Music streaming, led by Spotify, Apple Music and YouTube, has extended and amplified the financial lives of older songs, known as catalogs in the music industry. Today’s songs are easily accessible, and songwriters and their publishers are paid for each click. Each time you play your favorite “dinner music” playlist with “Do you know the way to San Jose”, Bacharach is compensated.

In 2018, streaming music publishing revenues exceeded royalties from all physical media and sales of downloads. In the same year, the United States Copyright Board approved a nearly 50% increase in payment rates to songwriters for streaming, officially recognizing the dominance of streaming in the world of music. Streaming platforms such as Spotify and YouTube have also increased the publication rates paid to songwriters in part due to the pressure from superstar acts that are made public on social media over paltry payments by flow of these services.

It also sparked high-profile, albeit confidential, publishing deals for superstar artists such as Beyoncé and Taylor Swift, both of whom have negotiated new deals this year with Sony / ATV Music Publishing, the world’s largest publisher.

“I always thought that the music publishing business was similar to the alcohol business,” Sony / ATV Publishing president Martin Bandier told The Times in 2018. ” In bad times, you drink and in good times, you drink; and in bad times, you play music – you could play a different kind of music – and in good times, you play music.

“Our business is growing, the competition is incredibly fierce and there is so much money floating around that wants to own content,” said Bandier. “And what better content can there be than songs?”

For Bacharach, songwriting is an endless process. Most recently, he worked with songwriter-producer Daniel Tashian, two-time Grammy winner for his production work on Kacey Musgraves’ 2018 album “Golden Hour”, and songwriter – Texas indie-pop performer Melody Federer. He has just recorded a new song he wrote with Federer, “The Great Divide”, which has extended his penchant over the past two decades for songs more overtly political than those that characterize his classic work with David.

He continues to play his own music live, and is currently considering whether to cancel a planned Japan tour in April due to the coronavirus epidemic.

“I cannot imagine how it could be,” he said. “You don’t want to have an audience sitting there and everyone wearing masks.”

Bacharach said the coronavirus crisis had not impressed him with the messages sent to the White House. “We need someone very strong to guide us through the fire here, man. We had it with this guy who said “Everything’s fine – buy stocks.”

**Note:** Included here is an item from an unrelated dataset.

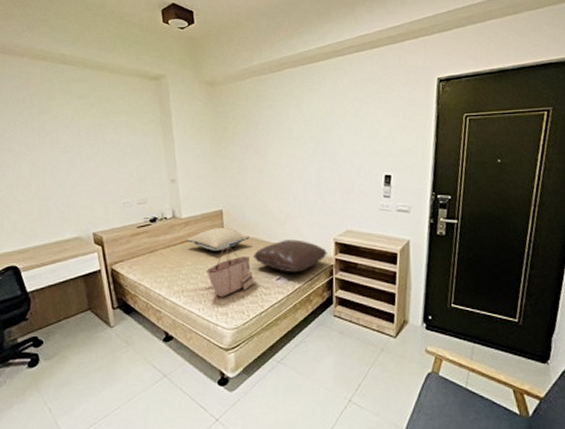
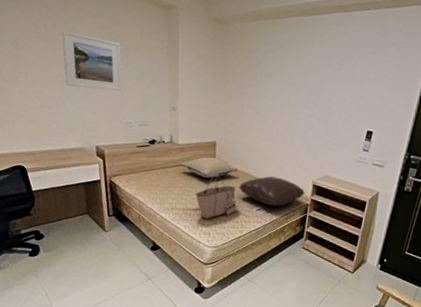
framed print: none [48,116,116,173] -> present [61,30,122,92]

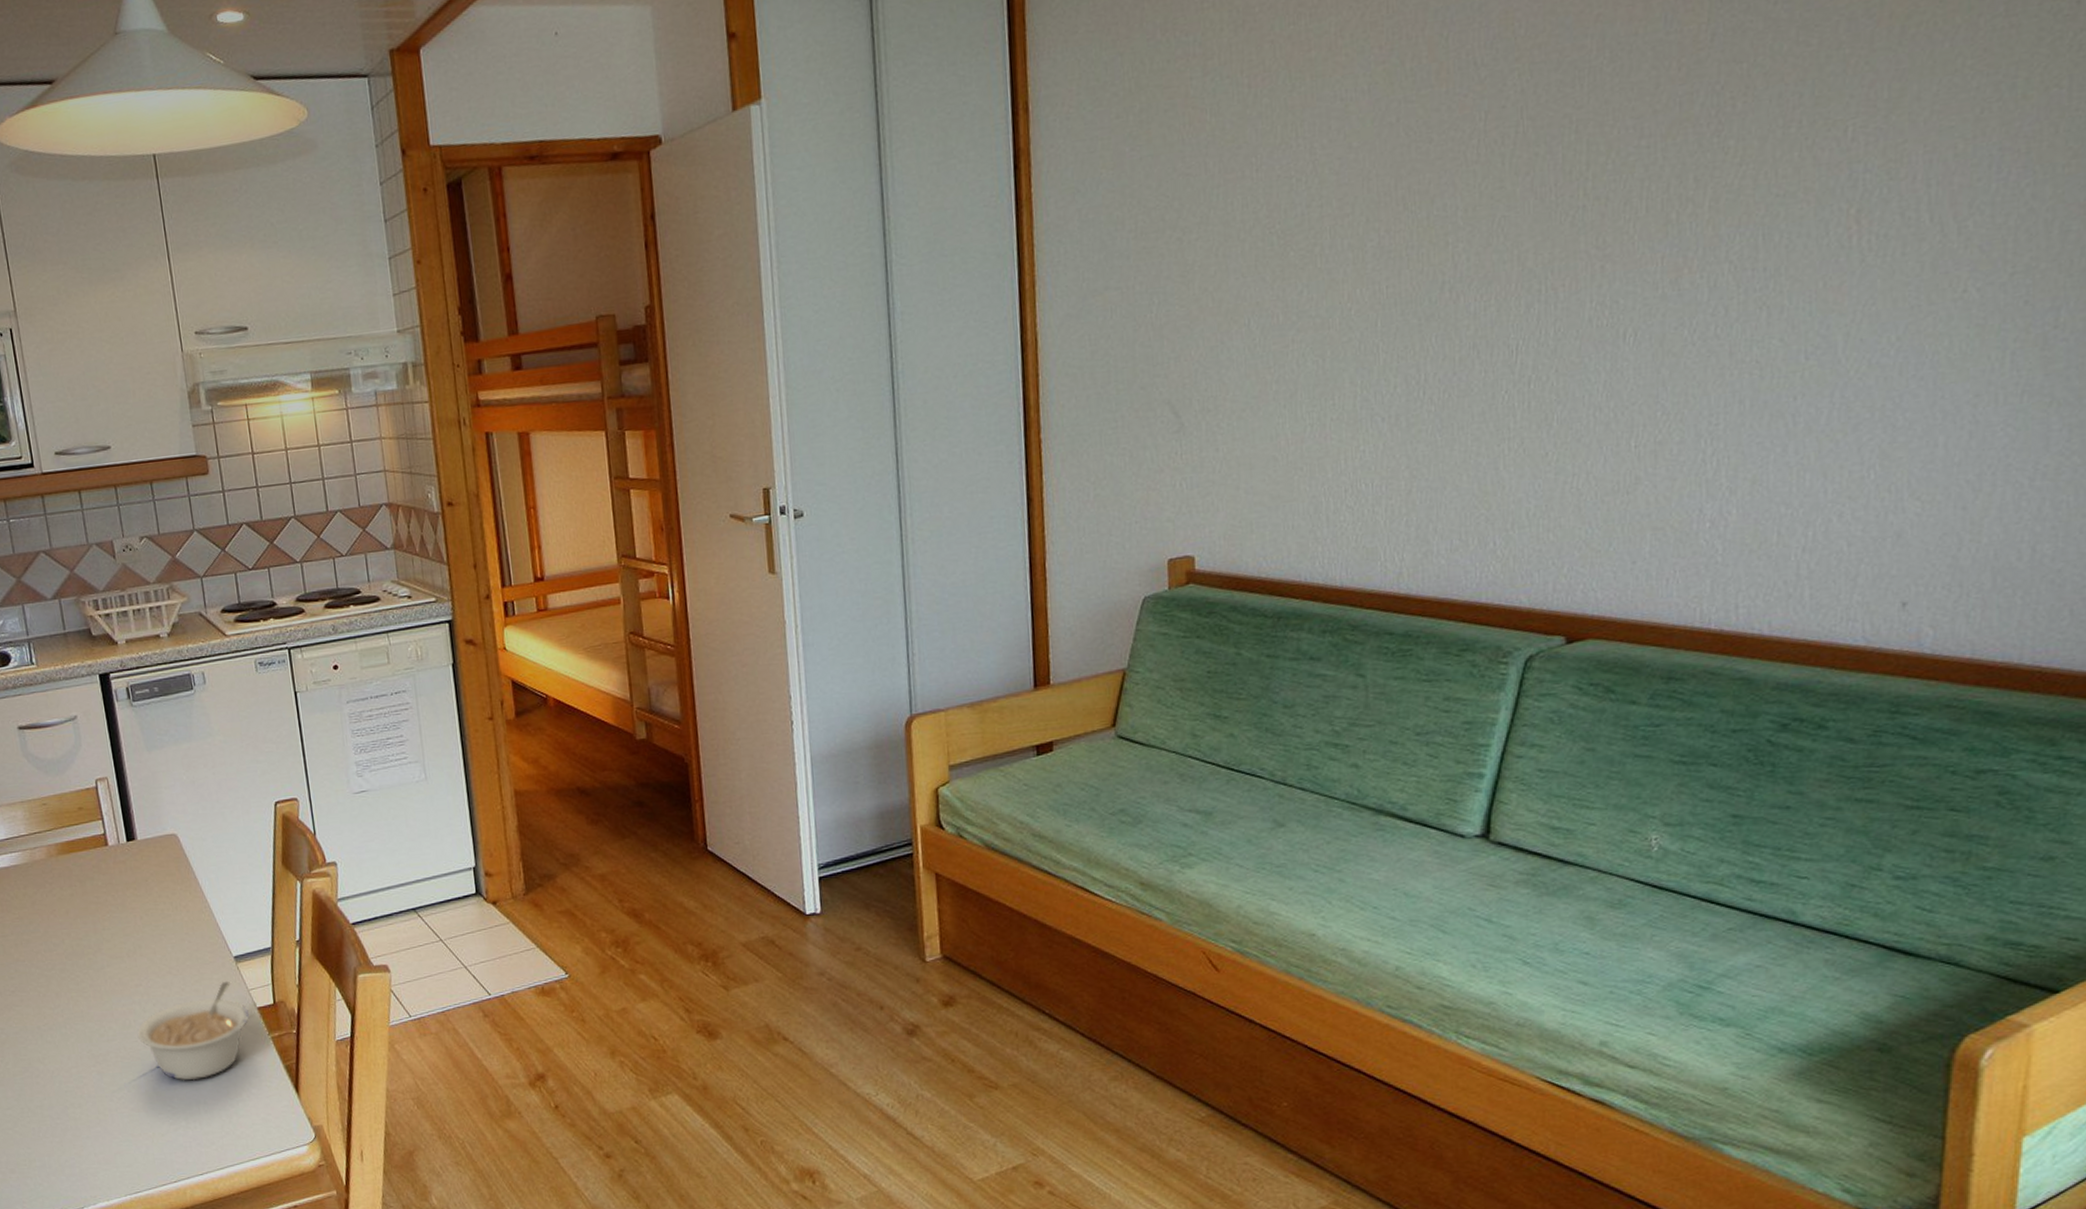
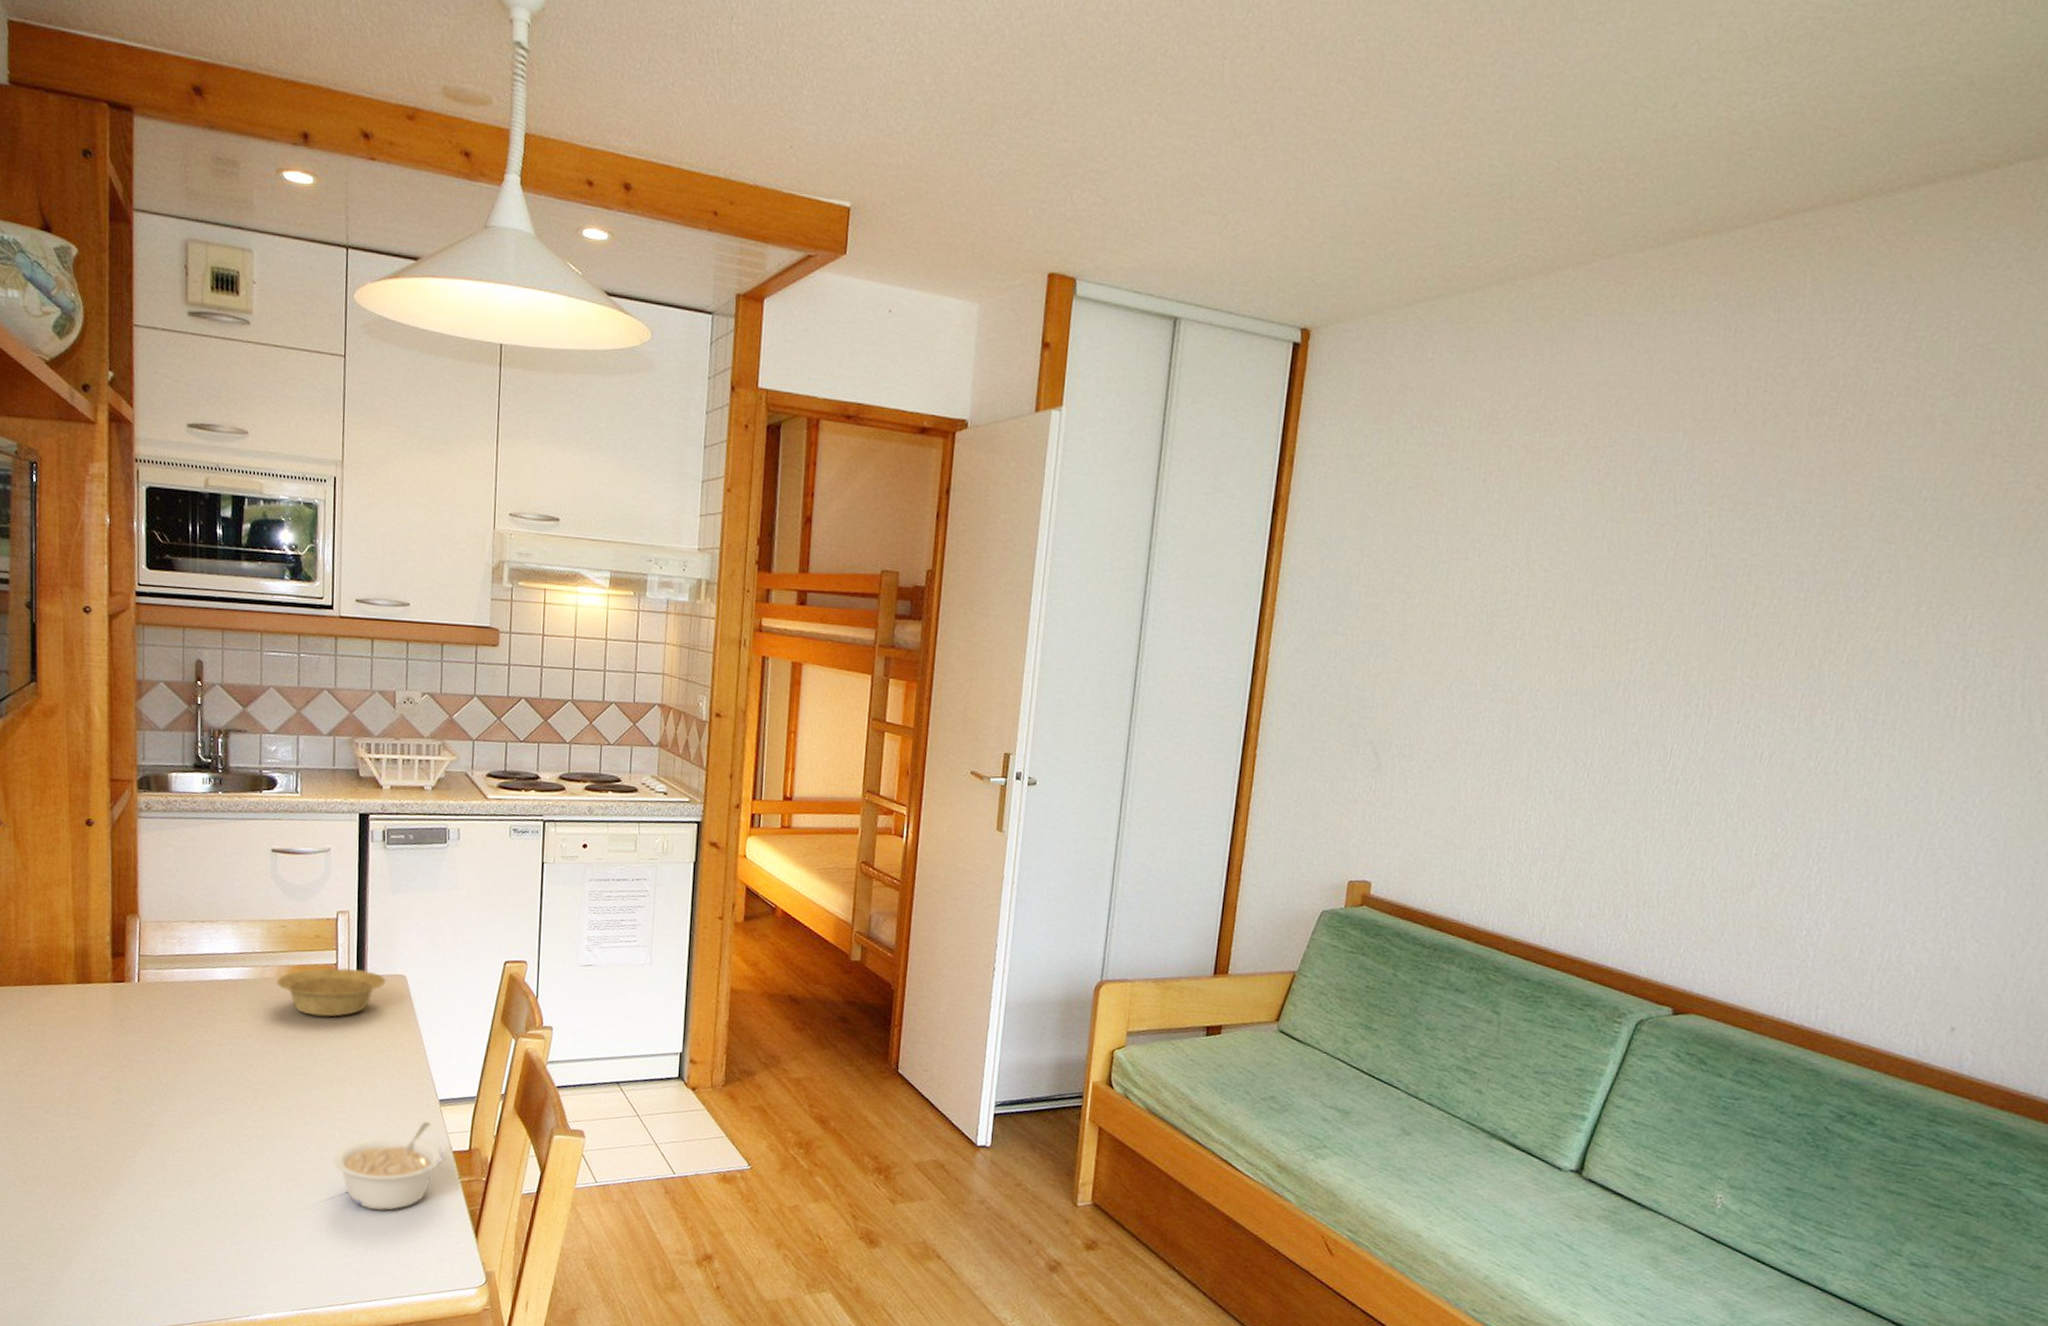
bowl: none [47,835,158,891] -> present [275,967,386,1017]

In addition to writing and playing, another scenario that interests Bacharach is a theatrical production built on his songs, something that alignment with Primary Wave can help achieve.

“It’s a separate possibility,” he replied. “But there should be a real story behind. If it deviates from the jukebox music formula of just chained songs, that might be interesting. I have experienced this kind of thing maybe twice, from someone trying in New York.

“I remember sitting in a theater years ago for one that was just a series of songs without much intrigue,” he said. “On the one hand, I was Elvis Costello and on the other, [actor-comedian] Mike Myers. They are my friends and they suffered like me, they gave me elbows.

“But a show with a good story could be created around him,” he said of his extensive catalog of songs. “I’m excited about it.”

When it comes to Bacharach’s work, Primary Wave’s Mestel puts it in the clearest terms. “I think he is perhaps the greatest composer of all time.”